Saved data entries:
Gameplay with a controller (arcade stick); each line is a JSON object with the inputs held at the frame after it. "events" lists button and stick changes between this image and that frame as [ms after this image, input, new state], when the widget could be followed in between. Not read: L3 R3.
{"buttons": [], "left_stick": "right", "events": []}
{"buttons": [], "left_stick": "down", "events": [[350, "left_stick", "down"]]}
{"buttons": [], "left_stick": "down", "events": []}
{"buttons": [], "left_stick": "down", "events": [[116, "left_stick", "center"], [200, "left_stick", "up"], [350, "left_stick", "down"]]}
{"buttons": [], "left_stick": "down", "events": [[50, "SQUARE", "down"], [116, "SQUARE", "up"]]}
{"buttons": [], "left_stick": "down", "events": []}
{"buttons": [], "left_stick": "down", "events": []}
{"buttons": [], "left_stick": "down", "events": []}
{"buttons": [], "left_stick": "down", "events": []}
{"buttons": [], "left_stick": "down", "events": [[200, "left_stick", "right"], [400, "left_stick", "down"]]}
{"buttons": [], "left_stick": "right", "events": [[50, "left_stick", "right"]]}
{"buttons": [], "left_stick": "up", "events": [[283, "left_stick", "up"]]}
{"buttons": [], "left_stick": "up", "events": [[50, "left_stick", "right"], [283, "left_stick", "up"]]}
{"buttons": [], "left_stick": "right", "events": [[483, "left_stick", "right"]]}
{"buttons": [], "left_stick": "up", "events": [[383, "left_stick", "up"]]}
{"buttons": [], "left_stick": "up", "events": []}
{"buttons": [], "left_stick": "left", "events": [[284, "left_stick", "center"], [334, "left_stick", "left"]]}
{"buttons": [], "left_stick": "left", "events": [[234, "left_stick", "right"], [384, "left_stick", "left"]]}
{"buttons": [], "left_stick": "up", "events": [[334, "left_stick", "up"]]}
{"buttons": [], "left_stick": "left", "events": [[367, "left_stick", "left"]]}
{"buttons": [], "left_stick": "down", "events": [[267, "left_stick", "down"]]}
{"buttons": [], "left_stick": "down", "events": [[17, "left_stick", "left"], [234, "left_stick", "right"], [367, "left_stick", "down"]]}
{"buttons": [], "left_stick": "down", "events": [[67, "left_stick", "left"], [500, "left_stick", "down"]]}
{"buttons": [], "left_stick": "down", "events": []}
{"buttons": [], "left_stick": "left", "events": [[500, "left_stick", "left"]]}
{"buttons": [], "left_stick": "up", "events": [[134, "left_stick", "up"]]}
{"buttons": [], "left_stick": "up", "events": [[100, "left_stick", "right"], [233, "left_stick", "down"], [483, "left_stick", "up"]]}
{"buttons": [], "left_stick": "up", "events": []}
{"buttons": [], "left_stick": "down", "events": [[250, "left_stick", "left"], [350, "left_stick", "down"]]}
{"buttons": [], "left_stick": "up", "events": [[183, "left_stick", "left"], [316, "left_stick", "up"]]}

◆ **Action item**:
Transcribe the entries exactly, and make each line match the original.

◆ **Completed exercise**:
Gameplay with a controller (arcade stick); each line is a JSON object with the inputs held at the frame after it. "events" lists button and stick changes between this image and that frame as [ms after this image, input, new state], when the widget could be followed in between. Not read: L3 R3.
{"buttons": [], "left_stick": "right", "events": []}
{"buttons": [], "left_stick": "down", "events": [[350, "left_stick", "down"]]}
{"buttons": [], "left_stick": "down", "events": []}
{"buttons": [], "left_stick": "down", "events": [[116, "left_stick", "center"], [200, "left_stick", "up"], [350, "left_stick", "down"]]}
{"buttons": [], "left_stick": "down", "events": [[50, "SQUARE", "down"], [116, "SQUARE", "up"]]}
{"buttons": [], "left_stick": "down", "events": []}
{"buttons": [], "left_stick": "down", "events": []}
{"buttons": [], "left_stick": "down", "events": []}
{"buttons": [], "left_stick": "down", "events": []}
{"buttons": [], "left_stick": "down", "events": [[200, "left_stick", "right"], [400, "left_stick", "down"]]}
{"buttons": [], "left_stick": "right", "events": [[50, "left_stick", "right"]]}
{"buttons": [], "left_stick": "up", "events": [[283, "left_stick", "up"]]}
{"buttons": [], "left_stick": "up", "events": [[50, "left_stick", "right"], [283, "left_stick", "up"]]}
{"buttons": [], "left_stick": "right", "events": [[483, "left_stick", "right"]]}
{"buttons": [], "left_stick": "up", "events": [[383, "left_stick", "up"]]}
{"buttons": [], "left_stick": "up", "events": []}
{"buttons": [], "left_stick": "left", "events": [[284, "left_stick", "center"], [334, "left_stick", "left"]]}
{"buttons": [], "left_stick": "left", "events": [[234, "left_stick", "right"], [384, "left_stick", "left"]]}
{"buttons": [], "left_stick": "up", "events": [[334, "left_stick", "up"]]}
{"buttons": [], "left_stick": "left", "events": [[367, "left_stick", "left"]]}
{"buttons": [], "left_stick": "down", "events": [[267, "left_stick", "down"]]}
{"buttons": [], "left_stick": "down", "events": [[17, "left_stick", "left"], [234, "left_stick", "right"], [367, "left_stick", "down"]]}
{"buttons": [], "left_stick": "down", "events": [[67, "left_stick", "left"], [500, "left_stick", "down"]]}
{"buttons": [], "left_stick": "down", "events": []}
{"buttons": [], "left_stick": "left", "events": [[500, "left_stick", "left"]]}
{"buttons": [], "left_stick": "up", "events": [[134, "left_stick", "up"]]}
{"buttons": [], "left_stick": "up", "events": [[100, "left_stick", "right"], [233, "left_stick", "down"], [483, "left_stick", "up"]]}
{"buttons": [], "left_stick": "up", "events": []}
{"buttons": [], "left_stick": "down", "events": [[250, "left_stick", "left"], [350, "left_stick", "down"]]}
{"buttons": [], "left_stick": "up", "events": [[183, "left_stick", "left"], [316, "left_stick", "up"]]}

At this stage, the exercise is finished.